- **Saved data entries**
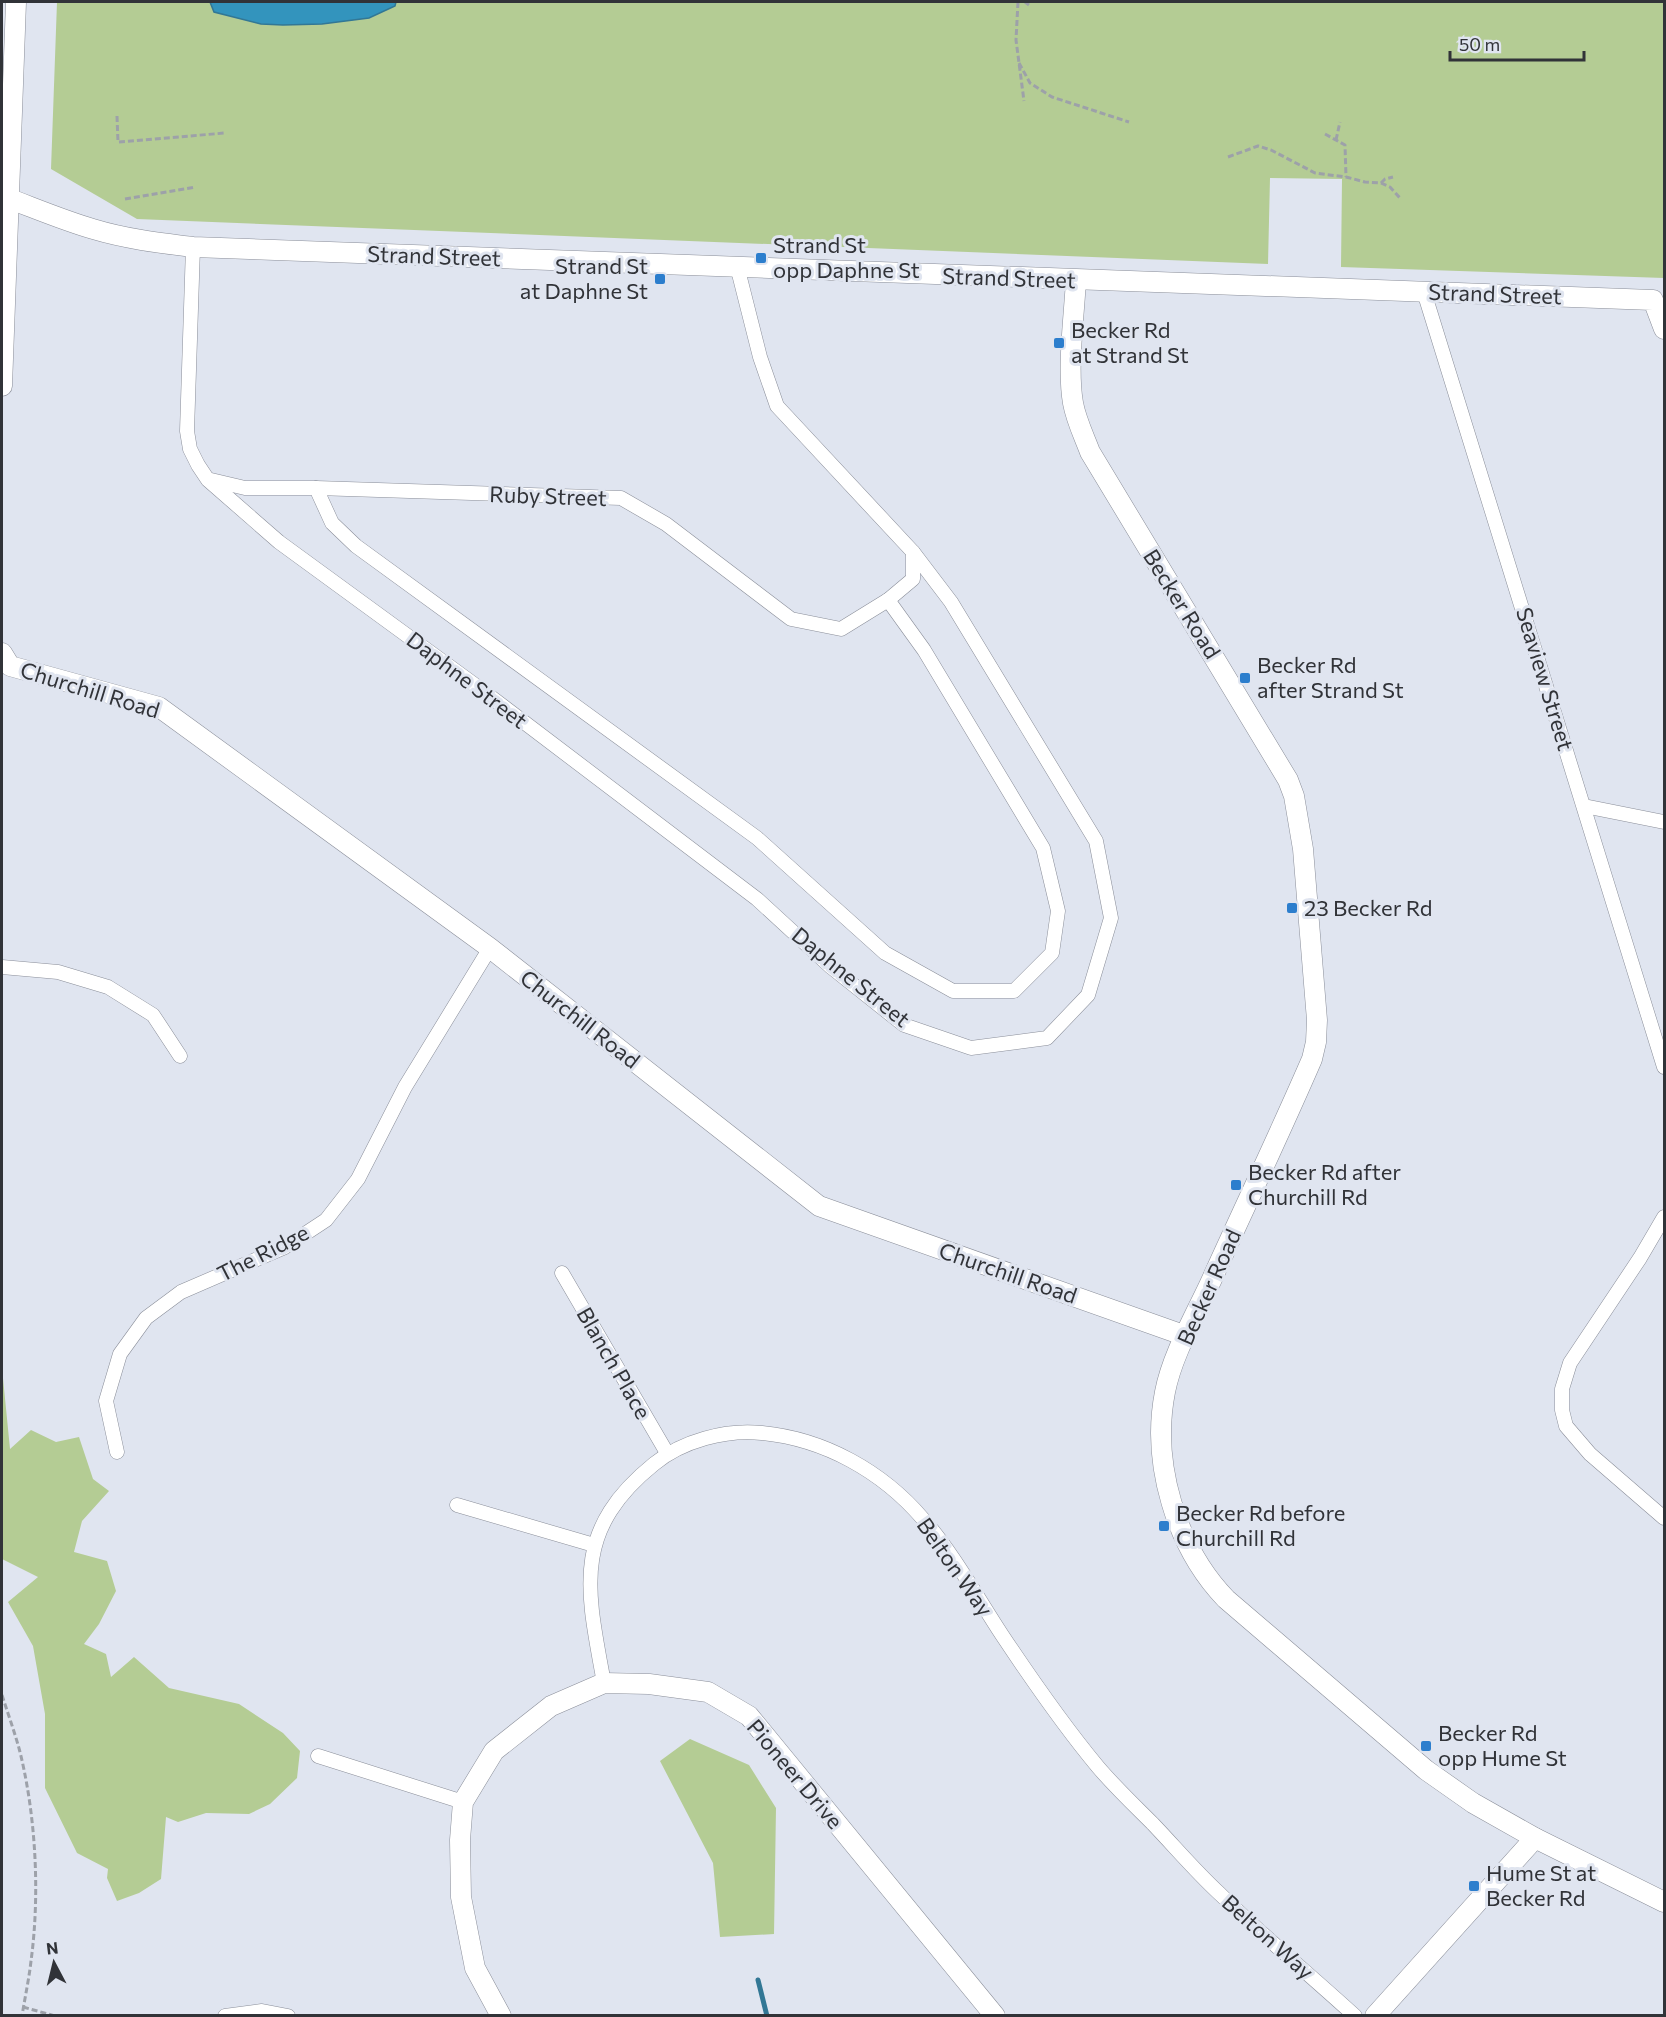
<svg xmlns="http://www.w3.org/2000/svg" width="1666" height="2017" font-family="Commissioner,sans-serif">
<style>
.green{fill:#b4cc94}
.water{fill:#3394bd;stroke:#327795;stroke-width:1.5}
.lines{fill:none;stroke-linecap:round;stroke-linejoin:round}
.stream{stroke:#327795;stroke-width:5}
.street-casing{stroke:#8a8e99;stroke-width:15}
.secondary-casing{stroke:#8a8e99;stroke-width:21}
.path{stroke:#9da1a9;stroke-width:3;stroke-dasharray:6 3;stroke-linecap:butt}
.street{stroke:#fff;stroke-width:14}
.secondary{stroke:#fff;stroke-width:20}
.poi-dot{fill:#2c7ecd;stroke:#e0e5f0;stroke-width:2}
.labels{text-anchor:middle;stroke-width:6;stroke-linejoin:round;paint-order:stroke}
.poi-label{font-size:22px;fill:#313338;stroke:#e0e5f0;text-anchor:start}
.street-label{font-size:22px;fill:#313338;stroke:#e0e5f0}
</style>
<rect width="100%" height="100%" fill="#e0e5f0"/>
<g class="green">
<path d="M57 2H1664V278L1341 267 1342 179 1270 178 1268 264 137 219 51 169Z"/>
<path d="M2 1368 10 1449 31 1430 56 1442 79 1437 93 1479 109 1491 82 1521 74 1552 107 1561 116 1591 99 1624 84 1644 106 1654 111 1677 134 1657 169 1688 239 1704 283 1733 300 1751 297 1778 270 1804 249 1814 206 1813 178 1822 166 1817 161 1879 139 1893 117 1901 107 1878 108 1869 77 1853 45 1788V1714L33 1646 8 1602 38 1577 2 1559Z"/>
<path d="M690 1739 749 1765 776 1808 774 1934 720 1937 713 1863 660 1761Z"/>
</g>
<path class="water" d="M210 2H396L395 6 369 18 322 24 283 25 261 24 214 12Z"/>
<g class="lines">
<path class="stream" d="M758 1980 767 2016"/>
<defs>
<g id="street">
<path d="M193 247 187 431 190 449 198 465 208 480 279 542 479 688 757 899 831 967 904 1025 971 1048 1047 1038 1088 995 1111 918 1096 841 951 602 913 552 777 406 760 357 737 266"/>
<path d="M1424 292 1664 1067"/>
<path d="M211 480 245 488H316L621 498 666 524 791 619 841 629 888 600 913 579V552"/>
<path d="M316 488 332 523 356 546 757 838 885 953 953 991H1014L1052 953 1058 911 1043 848 924 650 888 600"/>
<path d="M1584 806 1664 822"/>
<path d="M2 967 58 972 108 987 153 1015 180 1056"/>
<path d="M1664 1217 1640 1258 1570 1363 1562 1389V1410L1566 1426 1590 1454 1664 1518"/>
<path d="M562 1273 667 1453"/>
<path d="M117 1452 106 1401 120 1354 146 1318 181 1292 285 1247 326 1220 358 1179 405 1087 490 948"/>
<path d="M457 1505 594 1545"/>
<path d="M604 1683C587 1590 571 1531 654 1464 682 1441 726 1429 762 1433 824 1439 882 1471 923 1519 953 1553 977 1597 1002 1635 1032 1680 1063 1725 1098 1767 1115 1787 1134 1805 1153 1824 1175 1847 1196 1872 1220 1894 1263 1936 1310 1975 1355 2016"/>
<path d="M318 1756 463 1802"/>
<path d="M225 2016 262 2011 288 2016"/>
</g>
<g id="secondary">
<path d="M2 196C32 207 62 220 93 229 126 239 160 243 193 247L1653 300 1664 329"/>
<path d="M1076 280C1074 317 1067 368 1073 403 1076 420 1084 436 1090 452L1288 780 1294 796 1303 849 1317 1020 1316 1042 1312 1059C1280 1133 1245 1206 1212 1279 1196 1314 1172 1355 1165 1392 1151 1463 1176 1547 1226 1599L1426 1770 1473 1803 1535 1838 1664 1902"/>
<path d="M2 386 16 2"/>
<path d="M2 653 10 666 159 707 490 948 819 1206 1186 1336"/>
<path d="M501 2016 475 1968 461 1897 460 1840 463 1802 494 1751 551 1706 604 1683 649 1684 708 1692 749 1716 995 2016"/>
<path d="M1375 2016 1535 1838"/>
</g>
</defs>
<use href="#street" class="street-casing"/>
<use href="#secondary" class="secondary-casing"/>
<g class="path">
<path d="M1018 2 1016 40 1024 101"/>
<path d="M1025 2 1029 5"/>
<path d="M1019 63 1030 83 1052 97 1129 122"/>
<path d="M117 116 118 142 225 133"/>
<path d="M1325 134 1345 145 1346 177"/>
<path d="M1336 140 1340 122"/>
<path d="M1228 157 1258 146 1271 150 1315 173 1346 177 1365 182 1381 183 1390 187 1400 198"/>
<path d="M1381 183 1385 179 1393 177"/>
<path d="M125 199 196 187"/>
<path d="M2 1695C8 1714 15 1733 20 1752 36 1817 40 1895 31 1961 29 1979 25 1997 22 2016"/>
<path d="M23 2007 55 2016"/>
</g>
<use href="#street" class="street"/>
<use href="#secondary" class="secondary"/>
</g>
<g class="poi-dot">
<rect x="755" y="252" width="12" height="12" rx="3"/>
<rect x="654" y="273" width="12" height="12" rx="3"/>
<rect x="1053" y="337" width="12" height="12" rx="3"/>
<rect x="1239" y="672" width="12" height="12" rx="3"/>
<rect x="1286" y="902" width="12" height="12" rx="3"/>
<rect x="1230" y="1179" width="12" height="12" rx="3"/>
<rect x="1158" y="1520" width="12" height="12" rx="3"/>
<rect x="1420" y="1740" width="12" height="12" rx="3"/>
<rect x="1468" y="1880" width="12" height="12" rx="3"/>
</g>
<g class="labels">
<g class="poi-label">
<text x="773" y="253">Strand St<tspan x="773" dy="25">opp Daphne St</tspan></text>
<text x="648" y="274" text-anchor="end">Strand St<tspan x="648" dy="25">at Daphne St</tspan></text>
<text x="1071" y="338">Becker Rd<tspan x="1071" dy="25">at Strand St</tspan></text>
<text x="1257" y="673">Becker Rd<tspan x="1257" dy="25">after Strand St</tspan></text>
<text x="1304" y="916">23 Becker Rd</text>
<text x="1248" y="1180">Becker Rd after<tspan x="1248" dy="25">Churchill Rd</tspan></text>
<text x="1176" y="1521">Becker Rd before<tspan x="1176" dy="25">Churchill Rd</tspan></text>
<text x="1438" y="1741">Becker Rd<tspan x="1438" dy="25">opp Hume St</tspan></text>
<text x="1486" y="1881">Hume St at<tspan x="1486" dy="25">Becker Rd</tspan></text>
</g>
<g class="street-label">
<text transform="translate(434 256) rotate(2)" y="8">Strand Street</text>
<text transform="translate(1009 278) rotate(2)" y="8">Strand Street</text>
<text transform="translate(1495 294) rotate(2)" y="8">Strand Street</text>
<text transform="translate(548 496) rotate(2)" y="8">Ruby Street</text>
<text transform="translate(1182 604) rotate(58)" y="8">Becker Road</text>
<text transform="translate(1545 679) rotate(73)" y="8">Seaview Street</text>
<text transform="translate(467 680) rotate(37)" y="8">Daphne Street</text>
<text transform="translate(90 690) rotate(17)" y="8">Churchill Road</text>
<text transform="translate(851 977) rotate(39)" y="8">Daphne Street</text>
<text transform="translate(580 1019) rotate(38)" y="8">Churchill Road</text>
<text transform="translate(263 1253) rotate(-27)" y="8">The Ridge</text>
<text transform="translate(1008 1273) rotate(19)" y="8">Churchill Road</text>
<text transform="translate(1209 1287) rotate(-66)" y="8">Becker Road</text>
<text transform="translate(614 1363) rotate(60)" y="8">Blanch Place</text>
<text transform="translate(955 1567) rotate(55)" y="8">Belton Way</text>
<text transform="translate(795 1774) rotate(50)" y="8">Pioneer Drive</text>
<text transform="translate(1268 1937) rotate(42)" y="8">Belton Way</text>
</g>
</g>
<rect width="1666" height="2017" fill="none" stroke="#313338" stroke-width="6"/>
<g transform="translate(54 1963) rotate(353)" stroke="#e0e5f0" stroke-width="4.5" paint-order="stroke">
<path d="M0-4.5L10 22L0 15L-10 22Z" fill="#313338"/>
<text y="-9" font-size="16" font-weight="bold" text-anchor="middle" fill="#313338">N</text>
</g>
<path d="M1450 51v9h134v-9" fill="none" stroke="#313338" stroke-width="3"/>
<text x="1459" y="51" font-size="18" fill="#313338" stroke="#e0e5f0" stroke-width="4.5" paint-order="stroke">50 m</text>
</svg>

- **Task description**
Proceeding from the line containing "2H396L395 6 369" through the line containing "247 187 431", transcribe the lines above exactly, both end lines included.

- **Answer section**
<path class="water" d="M210 2H396L395 6 369 18 322 24 283 25 261 24 214 12Z"/>
<g class="lines">
<path class="stream" d="M758 1980 767 2016"/>
<defs>
<g id="street">
<path d="M193 247 187 431 190 449 198 465 208 480 279 542 479 688 757 899 831 967 904 1025 971 1048 1047 1038 1088 995 1111 918 1096 841 951 602 913 552 777 406 760 357 737 266"/>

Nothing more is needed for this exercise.